The St. Bernards Population Health team offers an array of case management services, including:
Patient-Centered Medical Home
Patient-Centered Medical Home (PCMH) is a health care delivery system in which patients have an ongoing relationship with a personal physician who provides comprehensive care. This physician takes responsibility for coordinating care with other providers.
Goals of PCMH are to improve the patient's experience of care, improve the health of populations and to reduce or control the costs of healthcare.
The PCMH Case Manager works with the physician, clinic staff and the patient to try to find the best, most efficient, economically feasible way of meeting the patient's needs with the available resources. The CM works with the patient to identify issues and barriers that may prevent them from getting the care they need and assist the patient and physician in developing a mutually agreed upon plan to reach the best possible outcomes.

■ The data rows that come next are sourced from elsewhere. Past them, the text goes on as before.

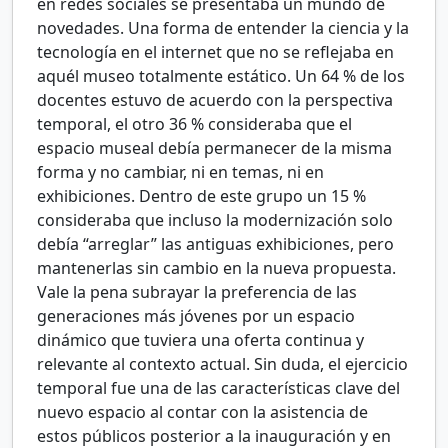
en redes sociales se presentaba un mundo de
novedades. Una forma de entender la ciencia y la
tecnología en el internet que no se reflejaba en
aquél museo totalmente estático. Un 64
% de los
docentes estuvo de acuerdo con la perspectiva
temporal, el otro 36
% consideraba que el
espacio museal debía permanecer de la misma
forma y no cambiar, ni en temas, ni en
exhibiciones. Dentro de este grupo un 15
%
consideraba que incluso la modernización solo
debía “arreglar” las antiguas exhibiciones, pero
mantenerlas sin cambio en la nueva propuesta.
Vale la pena subrayar la preferencia de las
generaciones más jóvenes por un espacio
dinámico que tuviera una oferta continua y
relevante al contexto actual. Sin duda, el ejercicio
temporal fue una de las características clave del
nuevo espacio al contar con la asistencia de
estos públicos posterior a la inauguración y en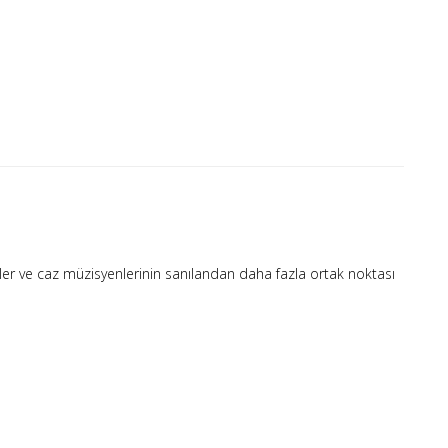
iler ve caz müzisyenlerinin sanılandan daha fazla ortak noktası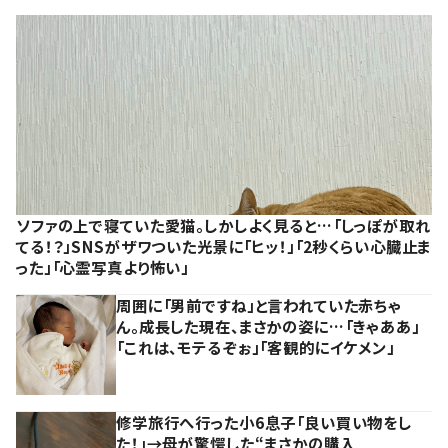
ソファの上で寝ていた愛猫。しかしよく見ると…「しっぽが取れ
てる！？」SNSがザワついた光景に「ヒッ！」「2秒くらい心臓止ま
った」「心霊写真より怖い」
周囲に「男前ですね」と言われていた赤ちゃ
ん。成長した現在、まさかの姿に…「きゃああ」
「これは、モテるぞぉ」「客観的にイケメン」
修学旅行へ行った小6息子「良い買い物をし
た！」→母が驚愕した“まさかの購入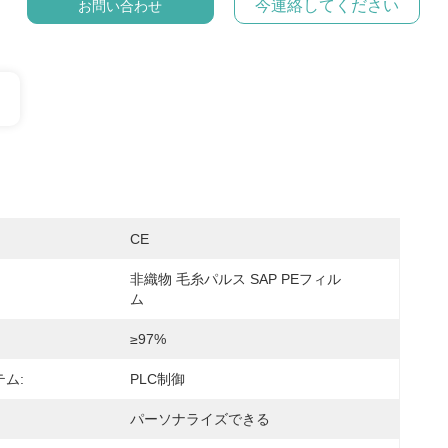
今連絡してください
お問い合わせ
CE
非織物 毛糸パルス SAP PEフィル
ム
≥97%
ム:
PLC制御
パーソナライズできる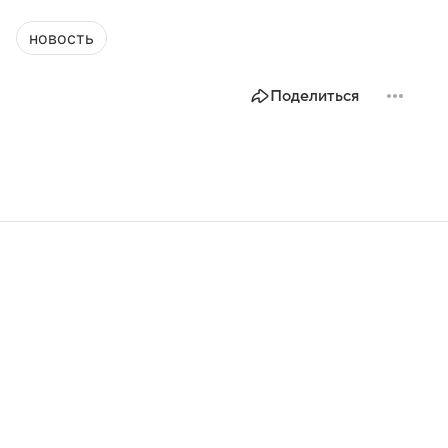
новость
Поделиться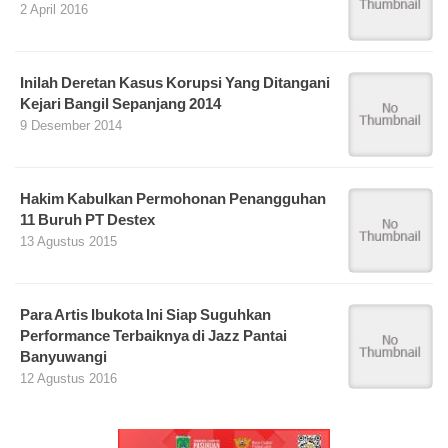
2 April 2016
Inilah Deretan Kasus Korupsi Yang Ditangani
Kejari Bangil Sepanjang 2014
9 Desember 2014
Hakim Kabulkan Permohonan Penangguhan
11 Buruh PT Destex
13 Agustus 2015
Para Artis Ibukota Ini Siap Suguhkan
Performance Terbaiknya di Jazz Pantai
Banyuwangi
12 Agustus 2016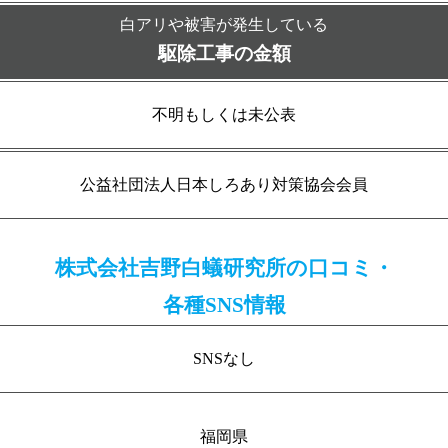
白アリや被害が発生している
駆除工事の金額
不明もしくは未公表
公益社団法人日本しろあり対策協会会員
株式会社吉野白蟻研究所の口コミ・
各種SNS情報
SNSなし
福岡県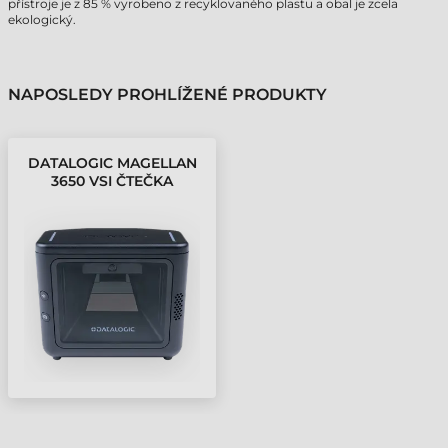
přístroje je z 85 % vyrobeno z recyklovaného plastu a obal je zcela
ekologický.
NAPOSLEDY PROHLÍŽENÉ PRODUKTY
DATALOGIC MAGELLAN
3650 VSI ČTEČKA
ČÁROVÝCH KÓDŮ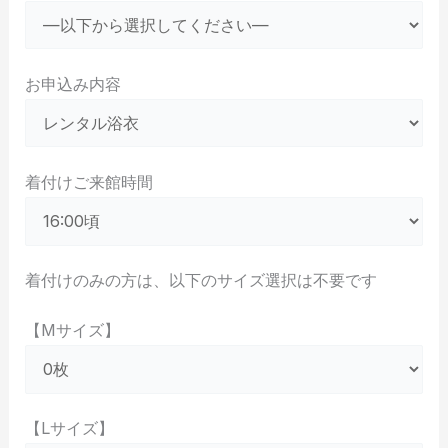
お申込み内容
着付けご来館時間
着付けのみの方は、以下のサイズ選択は不要です
【Mサイズ】
【Lサイズ】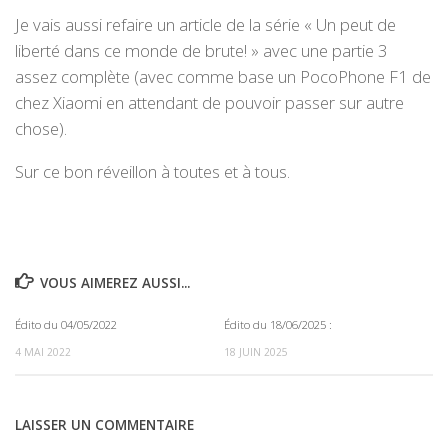
Je vais aussi refaire un article de la série « Un peut de
liberté dans ce monde de brute! » avec une partie 3
assez complète (avec comme base un PocoPhone F1 de
chez Xiaomi en attendant de pouvoir passer sur autre
chose).
Sur ce bon réveillon à toutes et à tous.
VOUS AIMEREZ AUSSI...
Édito du 04/05/2022
Édito du 18/06/2025 :
0
0
4 MAI 2022
18 JUIN 2025
LAISSER UN COMMENTAIRE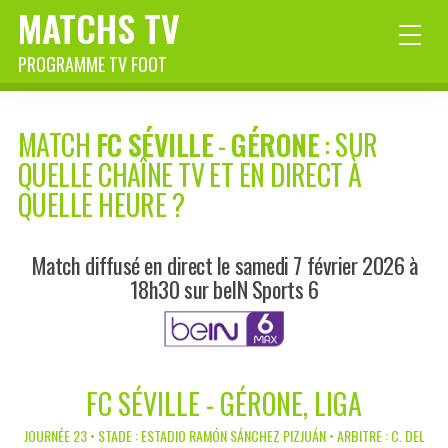
MATCHS TV
PROGRAMME TV FOOT
MATCH
FC SÉVILLE
-
GÉRONE
: SUR
QUELLE CHAÎNE TV ET EN DIRECT À
QUELLE HEURE ?
Match diffusé en direct le samedi 7 février 2026 à
18h30 sur beIN Sports 6
FC SÉVILLE - GÉRONE, LIGA
JOURNÉE 23 • STADE : ESTADIO RAMÓN SÁNCHEZ PIZJUÁN • ARBITRE : C. DEL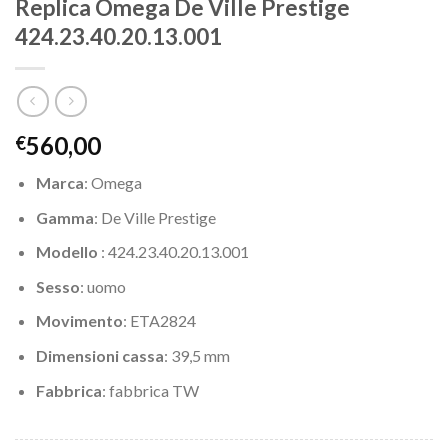
Replica Omega De Ville Prestige
424.23.40.20.13.001
560,00
€
Marca
: Omega
Gamma
: De Ville Prestige
Modello
: 424.23.40.20.13.001
Sesso
: uomo
Movimento
: ETA2824
Dimensioni cassa
: 39,5 mm
Fabbrica
: fabbrica TW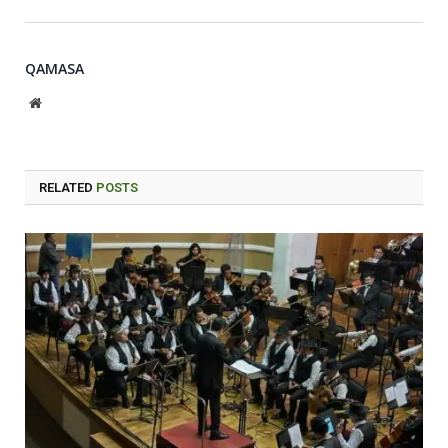
QAMASA
Website
RELATED
POSTS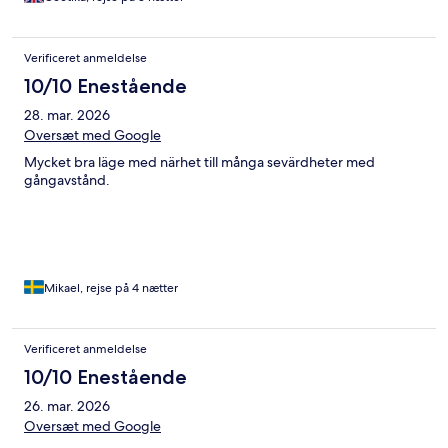
Verificeret anmeldelse
10/10 Enestående
28. mar. 2026
Oversæt med Google
Mycket bra läge med närhet till många sevärdheter med
gångavstånd.
Mikael, rejse på 4 nætter
Verificeret anmeldelse
10/10 Enestående
26. mar. 2026
Oversæt med Google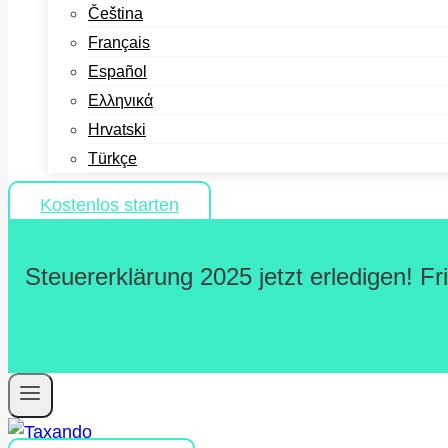
Čeština
Français
Español
Ελληνικά
Hrvatski
Türkçe
Kostenlos starten
Steuererklärung 2025 jetzt erledigen! F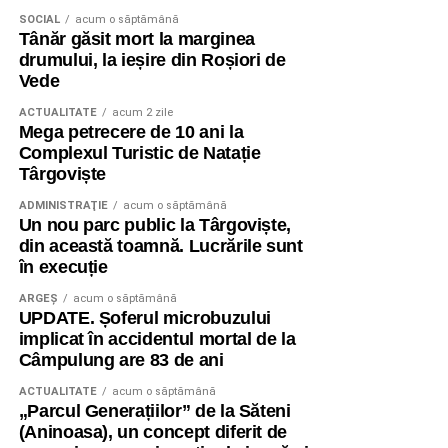
SOCIAL
acum o săptămână
Tânăr găsit mort la marginea
drumului, la ieșire din Roșiori de
Vede
ACTUALITATE
acum 2 zile
Mega petrecere de 10 ani la
Complexul Turistic de Natație
Târgoviște
ADMINISTRAŢIE
acum o săptămână
Un nou parc public la Târgoviște,
din această toamnă. Lucrările sunt
în execuție
ARGEȘ
acum o săptămână
UPDATE. Șoferul microbuzului
implicat în accidentul mortal de la
Câmpulung are 83 de ani
ACTUALITATE
acum o săptămână
„Parcul Generațiilor” de la Săteni
(Aninoasa), un concept diferit de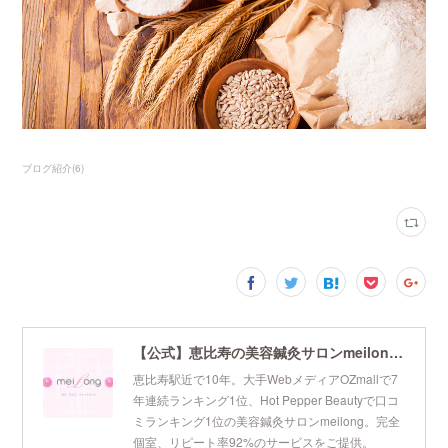
ブログ紹介
(
6
)
【公式】恵比寿の美容鍼灸サロンmeilong｜ツボを押さえた針・お灸の治療で美容と健康を叶えます
恵比寿駅近で10年。大手WebメディアOZmallで7
年連続ランキング1位、Hot Pepper Beautyで口コ
ミランキング1位の美容鍼灸サロンmeilong。完全
個室、リピート率92%のサービスをご提供。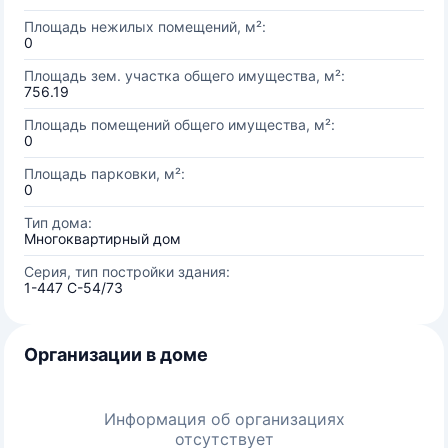
Площадь нежилых помещений, м²:
0
Площадь зем. участка общего имущества, м²:
756.19
Площадь помещений общего имущества, м²:
0
Площадь парковки, м²:
0
Тип дома:
Многоквартирный дом
Серия, тип постройки здания:
1-447 С-54/73
Организации в доме
Информация об организациях
отсутствует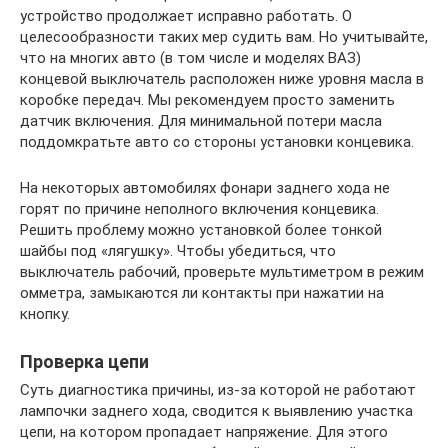
устройство продолжает исправно работать. О
целесообразности таких мер судить вам. Но учитывайте,
что на многих авто (в том числе и моделях ВАЗ)
концевой выключатель расположен ниже уровня масла в
коробке передач. Мы рекомендуем просто заменить
датчик включения. Для минимальной потери масла
поддомкратьте авто со стороны установки концевика.
На некоторых автомобилях фонари заднего хода не
горят по причине неполного включения концевика.
Решить проблему можно установкой более тонкой
шайбы под «лягушку». Чтобы убедиться, что
выключатель рабочий, проверьте мультиметром в режим
омметра, замыкаются ли контакты при нажатии на
кнопку.
Проверка цепи
Суть диагностика причины, из-за которой не работают
лампочки заднего хода, сводится к выявлению участка
цепи, на котором пропадает напряжение. Для этого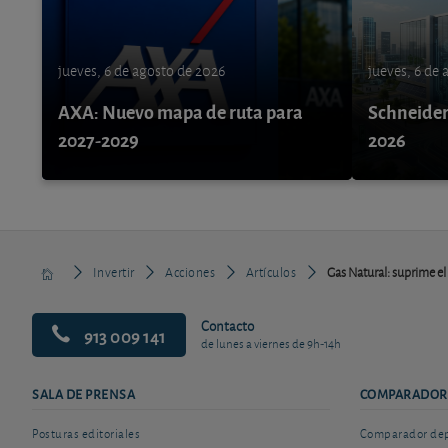
jueves, 6 de agosto de 2026
jueves, 6 de
AXA: Nuevo mapa de ruta para
Schneider 
2027-2029
2026
Invertir
Acciones
Artículos
Gas Natural: suprime el
Contacto
913 009 141
de lunes a viernes de 9h-14h
SALA DE PRENSA
COMPARADOR
Posturas editoriales
Comparador depó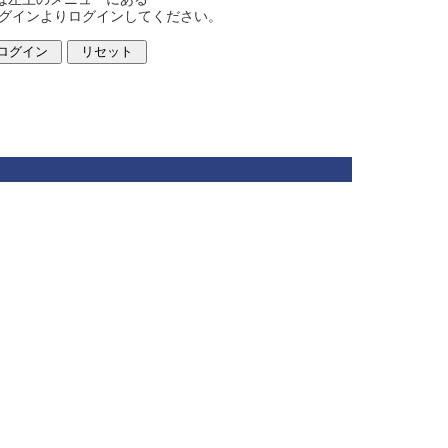
ログインよりログインしてください。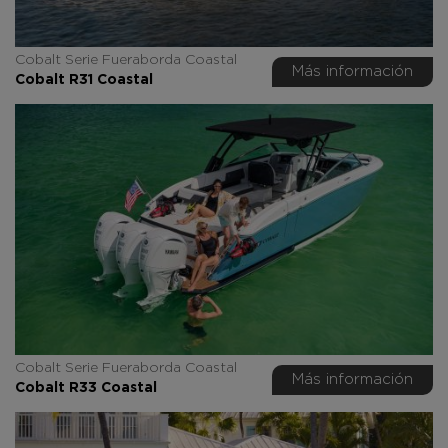
Cobalt Serie Fueraborda Coastal
Más información
Cobalt R31 Coastal
Cobalt Serie Fueraborda Coastal
Más información
Cobalt R33 Coastal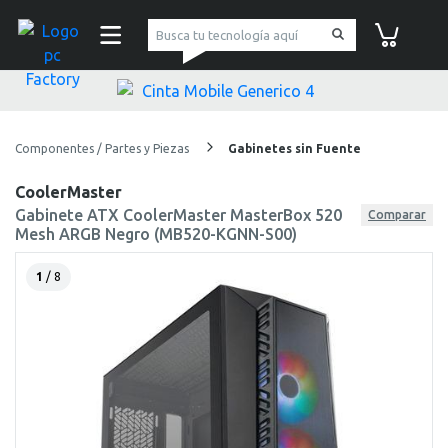
pc Factory
Carrito de co
Componentes / Partes y Piezas
Gabinetes sin Fuente
CoolerMaster
Gabinete ATX CoolerMaster MasterBox 520
Comparar
Mesh ARGB Negro (MB520-KGNN-S00)
1
/ 8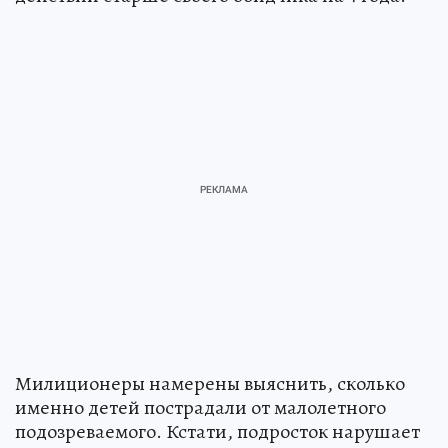
Милиционеры намерены выяснить, сколько
именно детей пострадали от малолетного
подозреваемого. Кстати, подросток нарушает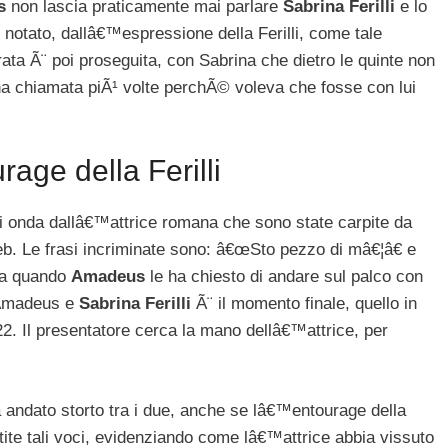
s
non lascia praticamente mai parlare
Sabrina Ferilli
e lo
to notato, dallâ€™espressione della Ferilli, come tale
ta Ã¨ poi proseguita, con Sabrina che dietro le quinte non
ha chiamata piÃ¹ volte perchÃ© voleva che fosse con lui
rage della Ferilli
ori onda dallâ€™attrice romana che sono state carpite da
b. Le frasi incriminate sono: â€œSto pezzo di mâ€¦â€ e
ta quando
Amadeus
le ha chiesto di andare sul palco con
a Amadeus e
Sabrina Ferilli
Ã¨ il momento finale, quello in
2. Il presentatore cerca la mano dellâ€™attrice, per
 andato storto tra i due, anche se lâ€™entourage della
ite tali voci, evidenziando come lâ€™attrice abbia vissuto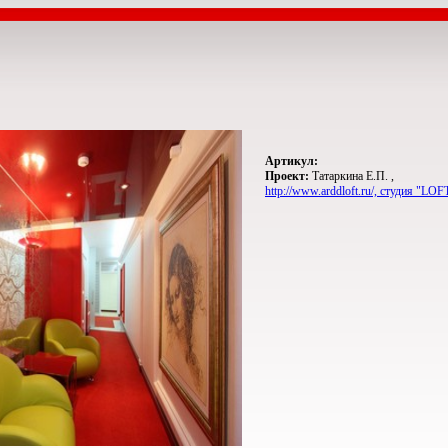
Артикул:
Проект:
Татаркина Е.П. ,
http://www.arddloft.ru/, студия "LOF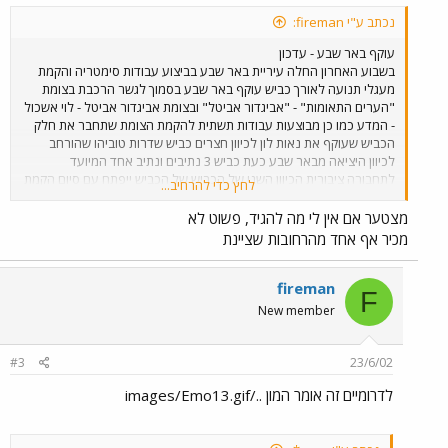
נכתב ע"י fireman:
עוקף באר שבע - עדכון
בשבוע האחרון החלה עיריית באר שבע בביצוע עבודות סימטריה והקמת
מעגלי תנועה לאורך כביש עוקף באר שבע בסמוך לגשר הרכבת בצומת
"הערים התאומות" - "אביגדור אביטל" ובצומת אביגדור אביטל - לוי אשכול
- המדע כמו כן מבוצעות עבודות תשתית להקמת הצומת שתחבר את חלק
הכביש שעוקף את נאות לון לכיוון חצרים כביש שדרות טוביהו שהורחב
לכיוון היציאה מבאר שבע כעת כביש 3 נתיבים ונתיב אחד המיועד
לתחבורה ציבורית הכיוון השני של הכביש של הכביש ייפתח עם סיום הקמת
לחץ כדי להרחיב...
צומת הכניסה והיציאה לרחוב רמב"ם, הכביש הנ"ל יכלול גם כן 3 נתיבים
ללא נתיב לתחבורה ציבורית העבודות לסיום כביש עוקף העיר העתיקה
מצטער אם אין לי מה להגיד, פשוט לא
נמצאות בעיצומן, והחלה הריסת מספר חנויות ברחוב קרן קיימת לטובת
מכיר אף אחד מהרחובות שציינת
סלילת הכביש בשעה טובה נפתח הכביש שמחבר את רחוב הנרייטה סולד
לשדרות רגר (במרכז העיר בסמוך להיכל המשפט) הכביש הנ"ל נסלל
לאחר הריסת מבנים ישנים של בית המשפט ומשרד הפנים הכביש משחחר
fireman
F
את הלחצים בעיקר באזור רחוב קרן היסוד הנרייטה סולד ובן צבי הכביש
New member
כולל 2 נתיבים בכל כיוון הסתיימה הקמת הגשר המקביל בכביש עוקף באר
שבע מזרח והעבודות לסלילת הכביש יחלו בקרוב (עבודות התשתית, יישור
קרקע וריבוד כבר בוצעו והסתיימו)
#3
23/6/02
לדרומיים זה אומר המון ../images/Emo13.gif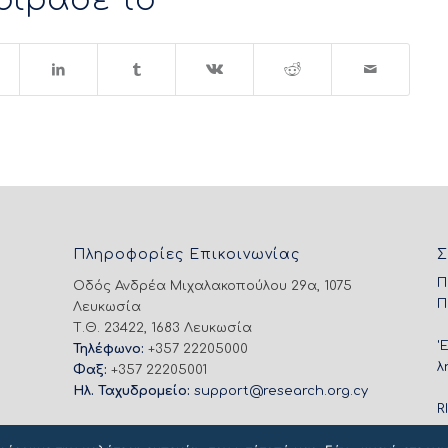
οίρασε το
Πληροφορίες Επικοινωνίας
Σ
Π
Οδός Ανδρέα Μιχαλακοπούλου 29α, 1075
Π
Λευκωσία
Τ.Θ. 23422, 1683 Λευκωσία
'
Τηλέφωνο:
+357 22205000
λ
Φαξ:
+357 22205001
Ηλ. Ταχυδρομείο:
support@research.org.cy
R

Comprehensive Primary Care Plus
CPC+ is a national advanced primary care medical home model that aims to strengthen primary care through regionally-based multi-payer payment reform and care delivery transformation.
The goals of CPC+ are to improve the quality of care patients receive, improve the patient's health, and spend health care dollars more wisely.
The CPC+ Case Manager Case Manager works with the physician, clinic staff and the patient to try to find the best, most efficient, economically feasible way of meeting the patient's needs with the available resources. The CM works with the patient to identify issues and barriers that may prevent them from getting the care they need and assist the patient and physician in developing a mutually agreed upon plan to reach the best possible outcomes.
CHI - Collaborative Health Initiative - Provides case management services for Arkansas Blue Cross & Blue Shield patients in the following clinics: Children's Clinic, Clopton Clinic, Dr. General Cranfill and Dr. Vonda Houchin. Services include follow up phone calls after discharge from ER, inpatient stays and outpatient surgeries to assess if follow up appointments are made, medications filled and understood and any other assistance needed.
BPCI - Bundled Payment Care Initiative. An initiative testing bundled payments through Centers for Medicare & Medicaid Services. Case Management beginning with an inpatient acute care stay for selected diagnosis - currently stroke patients. Follow up care for these patients is 90 days after the date of discharge and provides assistance with transitions to all levels of care after discharge – rehabilitation, long term care, physical therapy, home health, primary care and specialty appointments and home. The BPCI case manager also works with the post-acute care team to ensure high quality, cost efficient care throughout the continuum of care; as well as, with the inpatient acute care team to provide evidence based protocols.
BPCI Advanced - Bundled Payment Care Initiative Advanced - An initiative further testing bundled payments that will begin Oct. 1, 2018. Case Management services for selected diagnosis yet to be decided.
High-Risk Case Management - Patients that are deemed "high-risk" by inpatient case managers for readmission are referred for case management services. Services include follow up phone calls, medication reconciliation, coordination of appointments and services and home visits if needed. High-Risk case managers also provide case management services as listed above for Medicare patients with the following diagnosis: COPD (Chronic Obstructive Pulmonary Disease), CHF (Congestive Heart Failure, AMI (Acute Myocardial Infarction), CABG (Coronary Artery Bypass Grafting, (open heart surgery), Joint Replacement and pneumonia patients.